OnePlus is making a Smart TV

OnePlus TV or OneDumb idea?

by Aaron Macarthy Beards Sep 18, 2018 at 6:57 AM

  • TV News

    OnePlus is making a Smart TV
    Chinese phone maker OnePlus has announced that they are planning to enter the TV market, sometime in 2019.
    The news was announced via a blog post on the OnePlus website The post gave no indication of what such a TV would be like. It would be safe to assume it would be 4K with some sort of HDR. However no word on screen size, the OS it will run or even if it will be a range or just a single model.

    OnePlus founder and CEO Pete Lau stated: “At present, we feel the current market of TVs is still feeling quite traditional in their functionality and experience. And they haven't really well-integrated the internet into the experience, and making the experience match with what would be expected in today's connected society.” (From: OnePlus)

    Pretty bold words. Every TV manufacturer has been attempting to integrate TVs into ‘todays connected society’ for the past half a decade. Even non-TV manufacturers, the likes of Amazon, Google and Apple are all spending millions on creating Boxes that plug into a TV and connect it to a world of apps, live video and on-demand content. With such fighting talk, OnePlus really needs to come out with something very good to pull consumers away from there current Smart TV/Media Box of choice. If OnePlus intend to market this as the best Internet possible on a TV, going up against the likes of Apple, Google and Amazon won't be easy.
    Chinese companies have proven that you don't need to be Samsung, Sony or LG to sell a lot of TVs
    It might seem strange to see a company who has only ever produced phones turning towards TV manufacturing. Companies such as Sony, Samsung and LG all have TV and smartphone divisions. However, these companies were manufacturing TVs long before smartphones. It's unusual to see a Smartphone maker pivot towards TVs.

    However, whilst OnePlus has only ever focused on smartphone manufacturing its not the first time that Oppo, OnePlus’ parent company, has been involved in the home AV market. Until 2018, Oppo built and sold some of the best HD and 4K Blu-ray players available. Built like tanks, the Oppo Blu-ray players were fan favourites for their performance and features. We reviewed the Oppo UDP-203 4K Ultra HD Blu-ray Player in 2017 and gave it a highly recommended badge.

    Chinese manufacturers have, for the past decade, been slowly gaining ground in the TV manufacturing market. Whilst Samsung and LG still reign supreme as the two leading TV panel makers, TCL is now third with Hisense fourth. And it's not just market share where Chinese electronics manufacturers are making a mark. While older TV brands struggle to compete with better and cheaper Chinese TVs, Chinese companies are happy to swoop in and buy stock or brand rights. In 2015 Hisense acquired the right to sell televisions, in the Americas, under the Sharp brand. In 2017 the company bought a 95% stake in Toshiba’s TV division.

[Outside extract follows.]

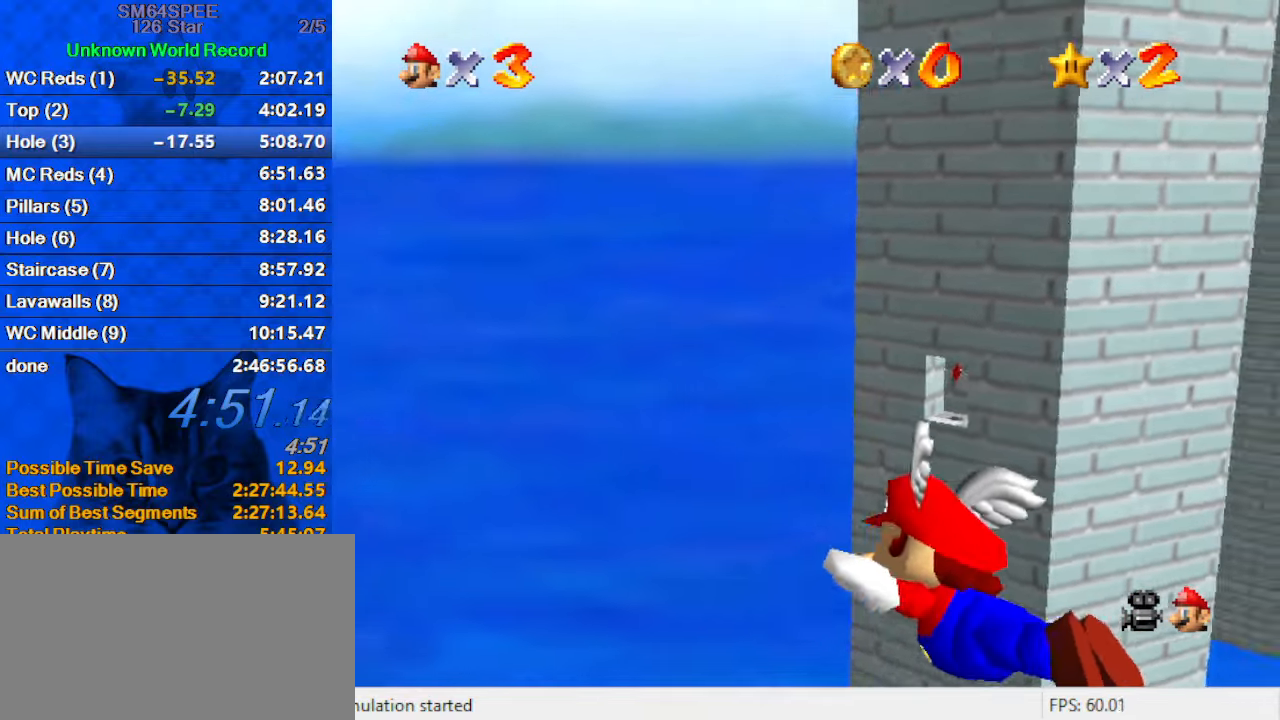
{"keys": ["right", "up"], "events": [[100, "up", "down"], [200, "a", "up"]]}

    A large reason for this success is that much of the world's electronic goods are manufactured in China. As such Chinese companies have quick and cheap access to the factories that produce components. So-called ‘vertical integration’ is easy to achieve when your management, design and production departments are all in one city. In OnePlus’ case, Shenzhen, the home of Chinese manufacturing.

    The OnePlus brand has good ‘visibility’ all around the world. Oppo has had a lot of success in Asian markets but selling an Oppo TV wouldn't gain much attention in Europe or North America. Oppo simply lacks brand recognition in these markets. A OnePlus TV though, that gets a lot of attention. Combine that with Oppo’s large production capabilities, vertical integration and the fact that other Chinese companies have proven that you don't need to be Samsung, Sony or LG to sell a lot of TVs.

    The TV market is heavily competitive with tiny profit margins and a slightly slower upgrade cycle than with smartphones. However OnePlus, and Oppo, have proven themselves to be adaptable in the equally competitive smartphone market. Will this gamble pay off?